── GIVEN RECORDS ──
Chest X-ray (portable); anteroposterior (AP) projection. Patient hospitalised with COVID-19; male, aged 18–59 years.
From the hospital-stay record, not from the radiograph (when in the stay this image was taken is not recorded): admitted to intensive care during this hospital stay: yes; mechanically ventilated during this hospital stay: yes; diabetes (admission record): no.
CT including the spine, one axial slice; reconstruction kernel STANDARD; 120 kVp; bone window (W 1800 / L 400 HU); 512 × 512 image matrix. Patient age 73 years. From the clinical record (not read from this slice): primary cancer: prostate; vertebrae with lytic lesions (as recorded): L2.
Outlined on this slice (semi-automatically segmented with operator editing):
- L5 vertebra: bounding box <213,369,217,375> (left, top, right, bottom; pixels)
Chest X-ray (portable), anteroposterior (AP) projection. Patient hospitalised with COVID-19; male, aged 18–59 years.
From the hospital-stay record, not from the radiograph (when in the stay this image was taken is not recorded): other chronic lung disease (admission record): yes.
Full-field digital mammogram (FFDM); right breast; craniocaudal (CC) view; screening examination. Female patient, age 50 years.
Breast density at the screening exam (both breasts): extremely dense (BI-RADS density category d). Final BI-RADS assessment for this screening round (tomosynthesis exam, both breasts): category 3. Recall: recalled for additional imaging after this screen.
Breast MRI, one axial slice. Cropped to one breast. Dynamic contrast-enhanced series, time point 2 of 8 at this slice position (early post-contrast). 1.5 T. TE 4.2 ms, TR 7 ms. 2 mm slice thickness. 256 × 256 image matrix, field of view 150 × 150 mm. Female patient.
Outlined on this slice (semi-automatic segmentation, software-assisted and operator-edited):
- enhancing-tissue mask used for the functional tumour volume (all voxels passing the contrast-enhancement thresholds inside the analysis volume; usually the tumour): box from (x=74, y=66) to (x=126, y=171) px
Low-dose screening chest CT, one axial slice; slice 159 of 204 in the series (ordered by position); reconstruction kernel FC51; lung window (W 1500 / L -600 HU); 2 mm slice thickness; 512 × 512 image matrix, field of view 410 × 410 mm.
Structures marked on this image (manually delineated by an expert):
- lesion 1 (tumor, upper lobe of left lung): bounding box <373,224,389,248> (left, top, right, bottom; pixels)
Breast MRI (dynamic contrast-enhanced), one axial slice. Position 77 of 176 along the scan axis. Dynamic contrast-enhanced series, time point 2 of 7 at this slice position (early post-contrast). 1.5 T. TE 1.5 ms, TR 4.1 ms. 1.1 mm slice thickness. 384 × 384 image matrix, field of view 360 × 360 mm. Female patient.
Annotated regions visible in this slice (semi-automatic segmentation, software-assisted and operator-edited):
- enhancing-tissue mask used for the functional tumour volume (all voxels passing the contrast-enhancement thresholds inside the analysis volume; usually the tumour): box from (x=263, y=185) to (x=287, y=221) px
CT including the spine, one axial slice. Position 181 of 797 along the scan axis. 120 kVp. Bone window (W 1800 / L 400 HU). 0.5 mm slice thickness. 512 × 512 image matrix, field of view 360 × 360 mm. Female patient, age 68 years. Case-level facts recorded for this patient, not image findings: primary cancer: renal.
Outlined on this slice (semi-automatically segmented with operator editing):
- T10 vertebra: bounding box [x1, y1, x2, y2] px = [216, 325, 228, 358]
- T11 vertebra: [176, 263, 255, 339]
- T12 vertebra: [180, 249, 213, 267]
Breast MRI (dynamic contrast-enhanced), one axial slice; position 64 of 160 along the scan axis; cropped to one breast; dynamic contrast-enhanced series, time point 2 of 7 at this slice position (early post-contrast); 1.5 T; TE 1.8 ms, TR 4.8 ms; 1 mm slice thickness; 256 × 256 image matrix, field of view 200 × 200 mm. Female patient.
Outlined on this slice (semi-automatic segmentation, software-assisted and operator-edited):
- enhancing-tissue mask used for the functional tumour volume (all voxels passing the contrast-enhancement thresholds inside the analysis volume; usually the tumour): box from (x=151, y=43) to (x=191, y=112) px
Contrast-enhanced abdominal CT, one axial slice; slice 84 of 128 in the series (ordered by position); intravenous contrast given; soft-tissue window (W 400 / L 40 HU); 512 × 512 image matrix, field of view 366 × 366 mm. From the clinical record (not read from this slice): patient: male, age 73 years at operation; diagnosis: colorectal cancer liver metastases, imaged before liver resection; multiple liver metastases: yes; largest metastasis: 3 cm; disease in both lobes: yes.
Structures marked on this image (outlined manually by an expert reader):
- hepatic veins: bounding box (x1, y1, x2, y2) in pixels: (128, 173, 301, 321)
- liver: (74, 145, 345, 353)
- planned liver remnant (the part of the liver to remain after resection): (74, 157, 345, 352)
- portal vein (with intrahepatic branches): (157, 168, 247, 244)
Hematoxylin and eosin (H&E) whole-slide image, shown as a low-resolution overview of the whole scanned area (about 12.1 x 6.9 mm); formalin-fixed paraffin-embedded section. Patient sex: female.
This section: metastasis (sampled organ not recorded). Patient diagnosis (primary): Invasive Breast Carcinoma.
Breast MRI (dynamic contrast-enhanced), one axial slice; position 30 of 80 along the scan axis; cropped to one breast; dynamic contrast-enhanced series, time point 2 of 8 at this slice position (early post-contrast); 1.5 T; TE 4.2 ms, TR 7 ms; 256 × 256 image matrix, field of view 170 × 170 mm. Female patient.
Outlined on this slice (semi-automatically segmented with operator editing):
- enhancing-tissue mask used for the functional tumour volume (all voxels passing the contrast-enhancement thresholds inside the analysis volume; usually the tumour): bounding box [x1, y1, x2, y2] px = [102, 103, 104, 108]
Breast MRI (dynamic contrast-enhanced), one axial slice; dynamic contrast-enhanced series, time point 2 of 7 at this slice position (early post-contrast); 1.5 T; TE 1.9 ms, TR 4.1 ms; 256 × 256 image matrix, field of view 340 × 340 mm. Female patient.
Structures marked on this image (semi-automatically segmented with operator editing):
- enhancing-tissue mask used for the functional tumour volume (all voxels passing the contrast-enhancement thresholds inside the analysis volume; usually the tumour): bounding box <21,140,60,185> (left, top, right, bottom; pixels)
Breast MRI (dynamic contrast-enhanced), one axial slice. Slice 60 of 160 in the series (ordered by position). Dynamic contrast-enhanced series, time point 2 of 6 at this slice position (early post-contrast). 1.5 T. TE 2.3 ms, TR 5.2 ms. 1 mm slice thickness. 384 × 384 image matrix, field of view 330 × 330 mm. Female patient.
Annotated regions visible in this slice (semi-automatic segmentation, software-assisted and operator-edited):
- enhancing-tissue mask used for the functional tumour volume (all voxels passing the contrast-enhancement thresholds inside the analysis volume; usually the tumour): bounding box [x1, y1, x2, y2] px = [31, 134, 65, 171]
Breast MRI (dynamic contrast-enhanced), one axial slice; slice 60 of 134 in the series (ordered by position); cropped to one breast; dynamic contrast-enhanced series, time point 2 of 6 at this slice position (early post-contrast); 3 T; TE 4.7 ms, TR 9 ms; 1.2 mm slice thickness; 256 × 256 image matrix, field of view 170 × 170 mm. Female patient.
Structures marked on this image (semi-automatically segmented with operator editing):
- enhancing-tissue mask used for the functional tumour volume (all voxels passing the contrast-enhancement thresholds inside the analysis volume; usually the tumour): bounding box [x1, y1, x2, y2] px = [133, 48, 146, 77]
───
PROBLEM -> Look above and return each line of the records exactly, from the very first through the line with "(admission record): no.", both included.

REPLY TO THE EXERCISE ->
Chest X-ray (portable); anteroposterior (AP) projection. Patient hospitalised with COVID-19; male, aged 18–59 years.
From the hospital-stay record, not from the radiograph (when in the stay this image was taken is not recorded): admitted to intensive care during this hospital stay: yes; mechanically ventilated during this hospital stay: yes; diabetes (admission record): no.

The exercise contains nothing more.